-------- EXCERPTED RECORDS

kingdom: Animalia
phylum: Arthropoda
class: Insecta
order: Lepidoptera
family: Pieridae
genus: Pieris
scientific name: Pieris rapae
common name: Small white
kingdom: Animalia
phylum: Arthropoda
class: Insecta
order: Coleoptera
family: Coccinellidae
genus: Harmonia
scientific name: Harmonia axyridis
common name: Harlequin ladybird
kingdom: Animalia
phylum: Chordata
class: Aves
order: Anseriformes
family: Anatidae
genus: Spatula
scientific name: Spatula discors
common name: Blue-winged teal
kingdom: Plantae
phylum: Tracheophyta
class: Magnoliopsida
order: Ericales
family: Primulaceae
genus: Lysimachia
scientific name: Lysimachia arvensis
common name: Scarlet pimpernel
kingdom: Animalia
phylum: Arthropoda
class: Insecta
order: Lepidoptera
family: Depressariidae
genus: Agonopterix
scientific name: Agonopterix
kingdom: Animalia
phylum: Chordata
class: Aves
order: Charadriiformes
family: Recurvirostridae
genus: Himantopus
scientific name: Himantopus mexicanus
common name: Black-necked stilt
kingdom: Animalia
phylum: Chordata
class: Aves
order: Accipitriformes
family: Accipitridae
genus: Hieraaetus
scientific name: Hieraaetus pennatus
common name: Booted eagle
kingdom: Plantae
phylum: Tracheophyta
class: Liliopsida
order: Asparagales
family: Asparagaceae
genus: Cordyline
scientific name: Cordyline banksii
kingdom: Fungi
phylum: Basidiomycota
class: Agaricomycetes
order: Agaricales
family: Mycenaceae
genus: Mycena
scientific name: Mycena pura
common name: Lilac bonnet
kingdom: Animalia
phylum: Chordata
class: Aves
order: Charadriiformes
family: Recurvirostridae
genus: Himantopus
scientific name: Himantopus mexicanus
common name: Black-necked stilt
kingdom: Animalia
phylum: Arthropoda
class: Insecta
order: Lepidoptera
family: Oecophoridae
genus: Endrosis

----------------

• PROBLEM TO SOLVE: Output the stretch from the start of the items through the line containing "genus: Harmonia" as a JSON list of strings, with one string per line and blank lines omitted.

• ANSWER FOR THIS EXERCISE:
[
  "kingdom: Animalia",
  "phylum: Arthropoda",
  "class: Insecta",
  "order: Lepidoptera",
  "family: Pieridae",
  "genus: Pieris",
  "scientific name: Pieris rapae",
  "common name: Small white",
  "kingdom: Animalia",
  "phylum: Arthropoda",
  "class: Insecta",
  "order: Coleoptera",
  "family: Coccinellidae",
  "genus: Harmonia"
]